**TASK ITEM**
Exactly those lines running from the one containing "text_box [192, 477, 327, 652]" to the end of the material are to be printed, and no others.

**RECORDS FOR PROCESSING**
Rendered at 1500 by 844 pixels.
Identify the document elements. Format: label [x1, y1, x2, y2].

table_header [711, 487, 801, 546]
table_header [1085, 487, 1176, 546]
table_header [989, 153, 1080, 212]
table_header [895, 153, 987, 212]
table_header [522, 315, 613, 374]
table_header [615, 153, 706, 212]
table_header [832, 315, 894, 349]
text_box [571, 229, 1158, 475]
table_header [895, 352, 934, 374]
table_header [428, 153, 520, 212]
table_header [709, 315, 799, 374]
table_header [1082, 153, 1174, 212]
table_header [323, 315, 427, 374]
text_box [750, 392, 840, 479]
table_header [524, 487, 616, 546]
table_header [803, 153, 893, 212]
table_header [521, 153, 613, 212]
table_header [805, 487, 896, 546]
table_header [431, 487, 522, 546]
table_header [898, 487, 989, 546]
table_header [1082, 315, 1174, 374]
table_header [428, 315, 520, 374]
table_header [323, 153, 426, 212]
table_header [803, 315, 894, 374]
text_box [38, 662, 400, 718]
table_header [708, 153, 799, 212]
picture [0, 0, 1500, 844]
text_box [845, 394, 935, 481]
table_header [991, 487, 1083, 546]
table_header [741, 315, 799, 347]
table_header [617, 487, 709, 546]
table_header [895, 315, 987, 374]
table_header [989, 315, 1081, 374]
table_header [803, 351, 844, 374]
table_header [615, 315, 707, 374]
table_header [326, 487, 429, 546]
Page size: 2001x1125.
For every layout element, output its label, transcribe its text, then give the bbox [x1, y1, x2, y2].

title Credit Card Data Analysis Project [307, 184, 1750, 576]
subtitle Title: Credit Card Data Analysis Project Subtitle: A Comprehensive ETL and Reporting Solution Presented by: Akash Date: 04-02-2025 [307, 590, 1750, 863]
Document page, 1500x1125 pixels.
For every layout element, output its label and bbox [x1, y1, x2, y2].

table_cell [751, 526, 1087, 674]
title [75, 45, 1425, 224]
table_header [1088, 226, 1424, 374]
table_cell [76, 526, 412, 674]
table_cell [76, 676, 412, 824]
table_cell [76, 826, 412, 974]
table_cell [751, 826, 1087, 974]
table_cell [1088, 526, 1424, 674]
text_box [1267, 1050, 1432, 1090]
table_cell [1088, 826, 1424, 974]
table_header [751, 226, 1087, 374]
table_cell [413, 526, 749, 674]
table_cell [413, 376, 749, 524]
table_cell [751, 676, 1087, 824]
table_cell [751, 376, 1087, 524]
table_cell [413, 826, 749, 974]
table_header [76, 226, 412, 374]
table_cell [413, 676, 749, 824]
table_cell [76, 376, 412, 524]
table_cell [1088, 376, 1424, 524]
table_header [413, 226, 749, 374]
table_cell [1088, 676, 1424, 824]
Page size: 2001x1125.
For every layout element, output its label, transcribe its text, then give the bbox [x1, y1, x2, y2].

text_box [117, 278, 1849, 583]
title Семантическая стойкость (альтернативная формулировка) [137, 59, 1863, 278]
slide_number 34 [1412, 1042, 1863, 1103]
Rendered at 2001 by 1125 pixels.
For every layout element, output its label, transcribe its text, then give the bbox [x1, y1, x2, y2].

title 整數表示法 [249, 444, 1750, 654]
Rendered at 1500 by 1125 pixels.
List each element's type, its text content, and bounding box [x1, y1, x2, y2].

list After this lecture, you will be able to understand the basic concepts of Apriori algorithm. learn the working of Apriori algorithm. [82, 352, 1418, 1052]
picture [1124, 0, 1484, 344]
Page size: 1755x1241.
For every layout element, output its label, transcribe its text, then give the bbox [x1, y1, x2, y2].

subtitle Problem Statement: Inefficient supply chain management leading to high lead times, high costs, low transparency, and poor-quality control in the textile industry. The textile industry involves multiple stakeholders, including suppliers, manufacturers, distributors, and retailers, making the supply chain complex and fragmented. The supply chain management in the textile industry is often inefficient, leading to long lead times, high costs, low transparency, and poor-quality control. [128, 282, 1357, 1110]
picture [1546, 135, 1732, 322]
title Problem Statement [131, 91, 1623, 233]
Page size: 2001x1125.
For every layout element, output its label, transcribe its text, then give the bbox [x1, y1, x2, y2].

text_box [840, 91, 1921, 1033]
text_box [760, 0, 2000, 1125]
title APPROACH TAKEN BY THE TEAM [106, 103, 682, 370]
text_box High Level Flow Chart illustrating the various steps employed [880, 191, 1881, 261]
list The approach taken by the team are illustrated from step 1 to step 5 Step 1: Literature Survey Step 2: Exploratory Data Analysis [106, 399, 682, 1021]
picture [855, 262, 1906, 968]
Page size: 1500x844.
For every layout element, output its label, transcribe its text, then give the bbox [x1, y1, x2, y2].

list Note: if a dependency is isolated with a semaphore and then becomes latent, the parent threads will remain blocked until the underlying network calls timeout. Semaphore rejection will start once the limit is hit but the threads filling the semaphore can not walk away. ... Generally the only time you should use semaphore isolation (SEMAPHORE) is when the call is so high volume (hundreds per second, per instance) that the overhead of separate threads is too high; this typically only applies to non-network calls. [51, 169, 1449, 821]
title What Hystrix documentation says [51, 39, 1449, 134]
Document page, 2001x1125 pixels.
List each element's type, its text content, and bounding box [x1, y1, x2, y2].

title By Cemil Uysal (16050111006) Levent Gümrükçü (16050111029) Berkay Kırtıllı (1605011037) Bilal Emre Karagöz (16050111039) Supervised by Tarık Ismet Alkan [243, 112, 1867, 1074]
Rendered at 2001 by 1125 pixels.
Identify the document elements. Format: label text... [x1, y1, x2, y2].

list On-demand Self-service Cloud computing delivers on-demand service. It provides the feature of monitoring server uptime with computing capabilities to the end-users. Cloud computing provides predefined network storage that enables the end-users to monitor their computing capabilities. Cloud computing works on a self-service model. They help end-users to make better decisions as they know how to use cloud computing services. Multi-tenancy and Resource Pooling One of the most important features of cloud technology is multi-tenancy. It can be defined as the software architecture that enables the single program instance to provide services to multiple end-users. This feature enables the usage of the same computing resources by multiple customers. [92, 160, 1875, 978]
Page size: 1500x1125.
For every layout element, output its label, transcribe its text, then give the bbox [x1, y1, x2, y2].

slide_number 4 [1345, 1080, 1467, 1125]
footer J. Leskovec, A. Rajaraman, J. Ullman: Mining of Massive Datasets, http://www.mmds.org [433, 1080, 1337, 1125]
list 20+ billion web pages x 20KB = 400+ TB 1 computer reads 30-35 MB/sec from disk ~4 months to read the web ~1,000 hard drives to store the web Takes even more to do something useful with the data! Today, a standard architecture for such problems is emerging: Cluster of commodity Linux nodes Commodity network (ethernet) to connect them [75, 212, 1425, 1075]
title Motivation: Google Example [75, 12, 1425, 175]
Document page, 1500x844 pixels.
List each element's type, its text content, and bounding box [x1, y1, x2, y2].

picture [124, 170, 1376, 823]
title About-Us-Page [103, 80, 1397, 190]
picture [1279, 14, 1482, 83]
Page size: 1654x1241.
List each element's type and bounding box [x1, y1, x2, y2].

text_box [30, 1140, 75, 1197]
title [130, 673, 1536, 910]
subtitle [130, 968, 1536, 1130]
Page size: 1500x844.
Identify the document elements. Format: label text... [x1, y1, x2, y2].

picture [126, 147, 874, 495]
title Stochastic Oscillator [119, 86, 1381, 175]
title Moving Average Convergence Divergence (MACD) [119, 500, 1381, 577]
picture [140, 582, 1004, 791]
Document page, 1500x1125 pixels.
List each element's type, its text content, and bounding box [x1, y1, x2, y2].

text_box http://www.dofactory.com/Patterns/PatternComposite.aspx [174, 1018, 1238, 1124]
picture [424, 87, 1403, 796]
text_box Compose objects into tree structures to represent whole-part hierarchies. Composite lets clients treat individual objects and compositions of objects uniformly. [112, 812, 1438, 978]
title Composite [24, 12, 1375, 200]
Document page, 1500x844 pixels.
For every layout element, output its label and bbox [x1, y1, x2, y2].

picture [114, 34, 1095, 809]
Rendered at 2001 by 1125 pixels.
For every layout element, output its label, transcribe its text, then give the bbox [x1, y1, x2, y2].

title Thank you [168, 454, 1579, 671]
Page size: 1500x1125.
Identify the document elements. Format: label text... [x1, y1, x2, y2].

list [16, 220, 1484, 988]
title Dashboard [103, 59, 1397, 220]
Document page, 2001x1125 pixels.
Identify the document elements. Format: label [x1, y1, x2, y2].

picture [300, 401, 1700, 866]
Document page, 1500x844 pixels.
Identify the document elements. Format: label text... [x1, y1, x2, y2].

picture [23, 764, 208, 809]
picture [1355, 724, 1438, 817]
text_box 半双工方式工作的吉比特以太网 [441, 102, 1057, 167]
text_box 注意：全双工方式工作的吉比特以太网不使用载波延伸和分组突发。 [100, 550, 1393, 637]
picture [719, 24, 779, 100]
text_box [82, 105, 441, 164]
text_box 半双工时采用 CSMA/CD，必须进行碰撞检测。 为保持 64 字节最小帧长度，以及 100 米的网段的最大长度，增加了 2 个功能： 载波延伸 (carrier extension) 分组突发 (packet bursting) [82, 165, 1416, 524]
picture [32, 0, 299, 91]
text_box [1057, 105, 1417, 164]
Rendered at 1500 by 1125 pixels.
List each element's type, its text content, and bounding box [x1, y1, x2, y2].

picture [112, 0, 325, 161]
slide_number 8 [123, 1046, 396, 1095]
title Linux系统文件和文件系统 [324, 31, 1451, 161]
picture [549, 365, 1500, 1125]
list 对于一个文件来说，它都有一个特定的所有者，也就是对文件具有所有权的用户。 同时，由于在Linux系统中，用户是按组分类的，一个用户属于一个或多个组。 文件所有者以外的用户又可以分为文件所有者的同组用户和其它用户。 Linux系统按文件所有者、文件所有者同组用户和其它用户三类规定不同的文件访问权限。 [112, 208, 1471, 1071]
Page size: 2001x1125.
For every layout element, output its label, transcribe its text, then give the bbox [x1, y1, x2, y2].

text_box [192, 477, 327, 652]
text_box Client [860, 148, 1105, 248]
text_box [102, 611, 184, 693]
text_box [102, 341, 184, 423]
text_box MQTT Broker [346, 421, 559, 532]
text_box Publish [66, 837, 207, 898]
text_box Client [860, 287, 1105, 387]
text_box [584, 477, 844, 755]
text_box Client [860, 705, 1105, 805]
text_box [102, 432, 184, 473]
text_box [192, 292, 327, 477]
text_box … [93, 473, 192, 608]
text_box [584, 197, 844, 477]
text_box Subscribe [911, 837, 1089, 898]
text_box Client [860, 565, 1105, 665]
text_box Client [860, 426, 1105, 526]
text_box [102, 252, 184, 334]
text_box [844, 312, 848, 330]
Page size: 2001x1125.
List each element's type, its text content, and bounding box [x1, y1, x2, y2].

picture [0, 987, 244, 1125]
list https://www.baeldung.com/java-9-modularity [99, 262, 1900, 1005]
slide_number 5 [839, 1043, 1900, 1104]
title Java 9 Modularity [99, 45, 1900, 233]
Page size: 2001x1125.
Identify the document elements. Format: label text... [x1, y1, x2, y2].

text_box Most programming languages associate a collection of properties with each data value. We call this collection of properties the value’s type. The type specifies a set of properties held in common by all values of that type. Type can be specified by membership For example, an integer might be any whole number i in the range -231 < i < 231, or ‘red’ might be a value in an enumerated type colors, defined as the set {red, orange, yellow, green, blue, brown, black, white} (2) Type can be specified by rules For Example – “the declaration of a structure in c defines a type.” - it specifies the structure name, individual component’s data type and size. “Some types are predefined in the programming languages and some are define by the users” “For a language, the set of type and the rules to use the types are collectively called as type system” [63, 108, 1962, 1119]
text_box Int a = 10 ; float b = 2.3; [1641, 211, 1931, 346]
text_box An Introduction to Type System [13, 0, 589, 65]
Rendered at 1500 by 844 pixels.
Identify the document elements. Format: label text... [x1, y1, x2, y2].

**SOLVED EXERCISE**
text_box [192, 477, 327, 652]
text_box Client [860, 148, 1105, 248]
text_box [102, 611, 184, 693]
text_box [102, 341, 184, 423]
text_box MQTT Broker [346, 421, 559, 532]
text_box Publish [66, 837, 207, 898]
text_box Client [860, 287, 1105, 387]
text_box [584, 477, 844, 755]
text_box Client [860, 705, 1105, 805]
text_box [102, 432, 184, 473]
text_box [192, 292, 327, 477]
text_box … [93, 473, 192, 608]
text_box [584, 197, 844, 477]
text_box Subscribe [911, 837, 1089, 898]
text_box Client [860, 565, 1105, 665]
text_box Client [860, 426, 1105, 526]
text_box [102, 252, 184, 334]
text_box [844, 312, 848, 330]
Page size: 2001x1125.
List each element's type, its text content, and bounding box [x1, y1, x2, y2].

picture [0, 987, 244, 1125]
list https://www.baeldung.com/java-9-modularity [99, 262, 1900, 1005]
slide_number 5 [839, 1043, 1900, 1104]
title Java 9 Modularity [99, 45, 1900, 233]
Page size: 2001x1125.
Identify the document elements. Format: label text... [x1, y1, x2, y2].

text_box Most programming languages associate a collection of properties with each data value. We call this collection of properties the value’s type. The type specifies a set of properties held in common by all values of that type. Type can be specified by membership For example, an integer might be any whole number i in the range -231 < i < 231, or ‘red’ might be a value in an enumerated type colors, defined as the set {red, orange, yellow, green, blue, brown, black, white} (2) Type can be specified by rules For Example – “the declaration of a structure in c defines a type.” - it specifies the structure name, individual component’s data type and size. “Some types are predefined in the programming languages and some are define by the users” “For a language, the set of type and the rules to use the types are collectively called as type system” [63, 108, 1962, 1119]
text_box Int a = 10 ; float b = 2.3; [1641, 211, 1931, 346]
text_box An Introduction to Type System [13, 0, 589, 65]
Rendered at 1500 by 844 pixels.
Identify the document elements. Format: label text... [x1, y1, x2, y2].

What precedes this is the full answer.